• What is being asked
Copy the rows word for word, from the line containing "тоқтату жарияланғаннан бері" through the last of the rows, including both ends. Leave the pictures out of your copy.

Start of Dataset

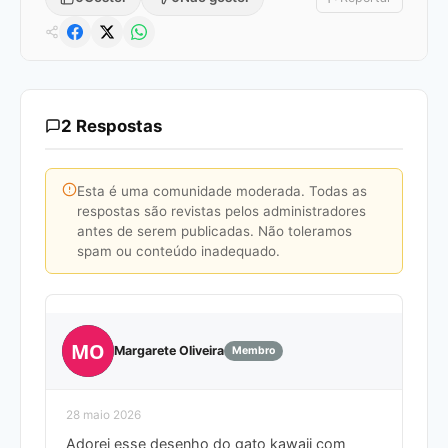
2 Respostas
Esta é uma comunidade moderada. Todas as
respostas são revistas pelos administradores
antes de serem publicadas. Não toleramos
spam ou conteúdo inadequado.
MO
Margarete Oliveira
Membro
28 maio 2026
Adorei esse desenho do gato kawaii com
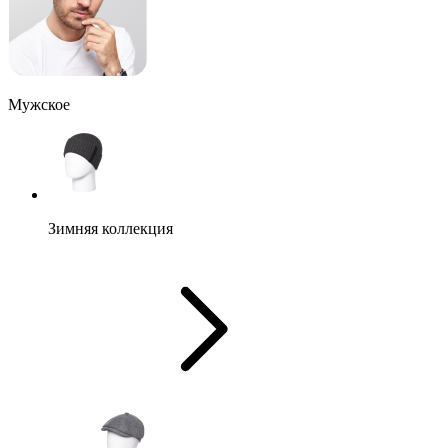
Мужское
Зимняя коллекция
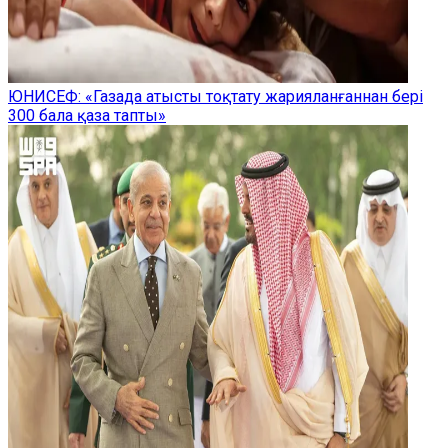
ЮНИСЕФ: «Газада атысты тоқтату жарияланғаннан бері
300 бала қаза тапты»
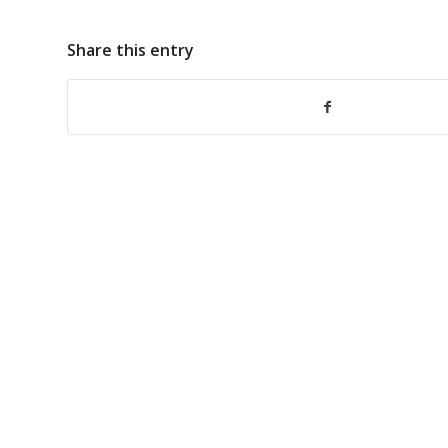
Share this entry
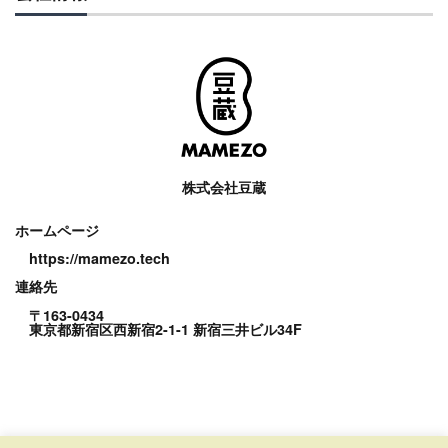
株式会社豆蔵
ホームページ
https://mamezo.tech
連絡先
〒163-0434
東京都新宿区西新宿2-1-1 新宿三井ビル34F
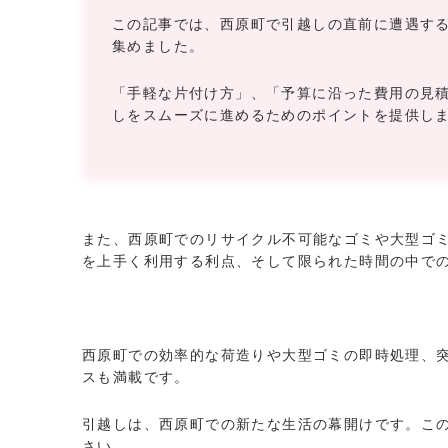
この記事では、西原町で引越しの直前に遭遇す
集めました。
「手軽な片付け方」、「予算に沿った費用の見
しをスムーズに進めるためのポイントを提供し
また、西原町でのリサイクル不可能なゴミや大型ゴ
を上手く利用する利点、そして限られた時間の中で
西原町での効率的な荷造りや大型ゴミの即時処理、
スも満載です。
引越しは、西原町での新たな生活の幕開けです。こ
さい。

End of Dataset

• Answer to the exercise
ЮНИСЕФ: «Газада атысты тоқтату жарияланғаннан бері
300 бала қаза тапты»
Share this entry
株式会社豆蔵
ホームページ
https://mamezo.tech
連絡先
〒163-0434
東京都新宿区西新宿2-1-1 新宿三井ビル34F
この記事では、西原町で引越しの直前に遭遇す
集めました。
「手軽な片付け方」、「予算に沿った費用の見
しをスムーズに進めるためのポイントを提供し
また、西原町でのリサイクル不可能なゴミや大型ゴ
を上手く利用する利点、そして限られた時間の中で
西原町での効率的な荷造りや大型ゴミの即時処理、
スも満載です。
引越しは、西原町での新たな生活の幕開けです。こ
さい。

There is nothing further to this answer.